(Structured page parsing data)
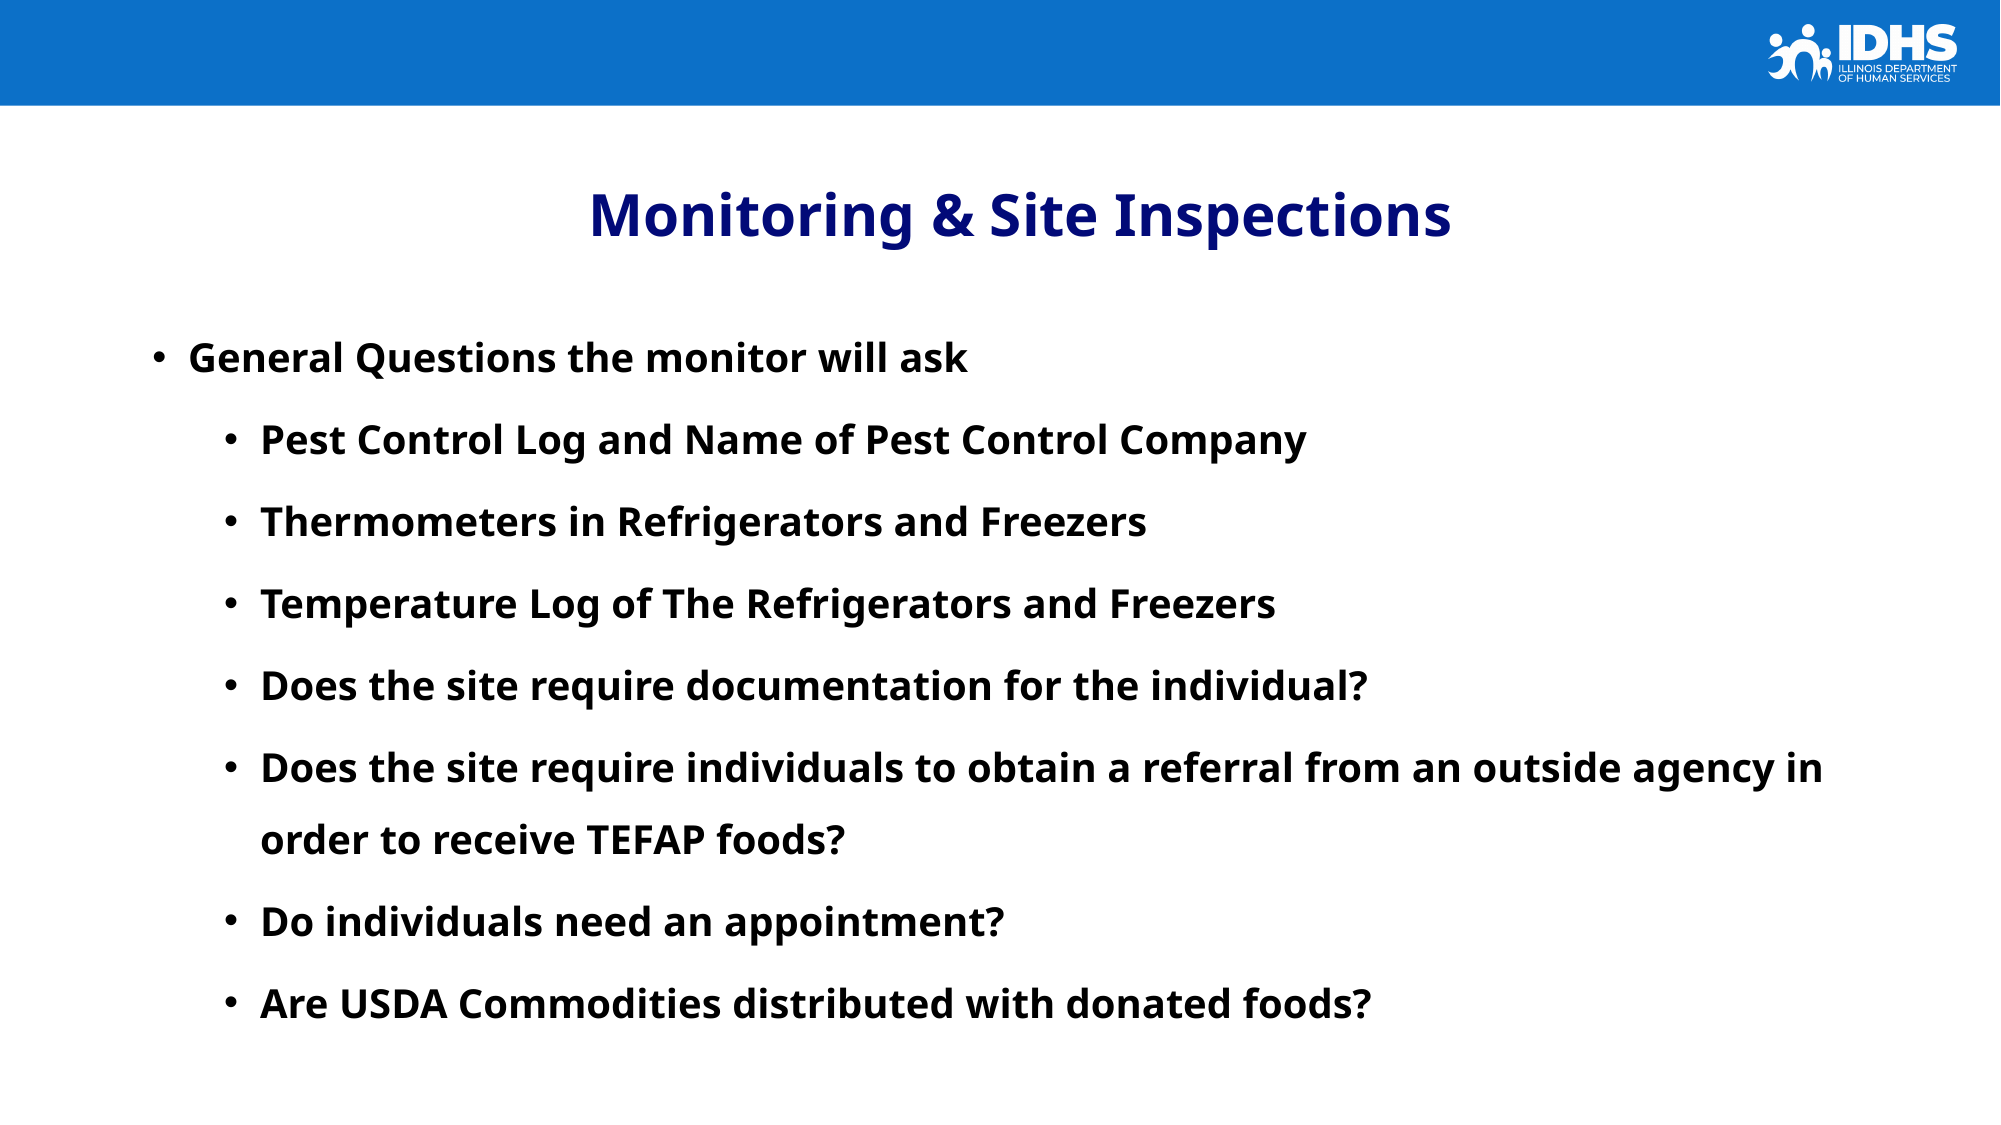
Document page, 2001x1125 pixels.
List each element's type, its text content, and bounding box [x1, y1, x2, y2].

list General Questions the monitor will ask Pest Control Log and Name of Pest Control Company Thermometers in Refrigerators and Freezers Temperature Log of The Refrigerators and Freezers Does the site require documentation for the individual? Does the site require individuals to obtain a referral from an outside agency in order to receive TEFAP foods? Do individuals need an appointment? Are USDA Commodities distributed with donated foods? [137, 343, 1878, 1042]
list Monitoring & Site Inspections [137, 179, 1904, 343]
picture [1768, 24, 1957, 82]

DIRECTIONS FOR THIS TASK
Write out exactly those lines of the records above that lie from the one with "List each element's" through the last line, including both.

YOUR SOLUTION
List each element's type, its text content, and bounding box [x1, y1, x2, y2].

list General Questions the monitor will ask Pest Control Log and Name of Pest Control Company Thermometers in Refrigerators and Freezers Temperature Log of The Refrigerators and Freezers Does the site require documentation for the individual? Does the site require individuals to obtain a referral from an outside agency in order to receive TEFAP foods? Do individuals need an appointment? Are USDA Commodities distributed with donated foods? [137, 343, 1878, 1042]
list Monitoring & Site Inspections [137, 179, 1904, 343]
picture [1768, 24, 1957, 82]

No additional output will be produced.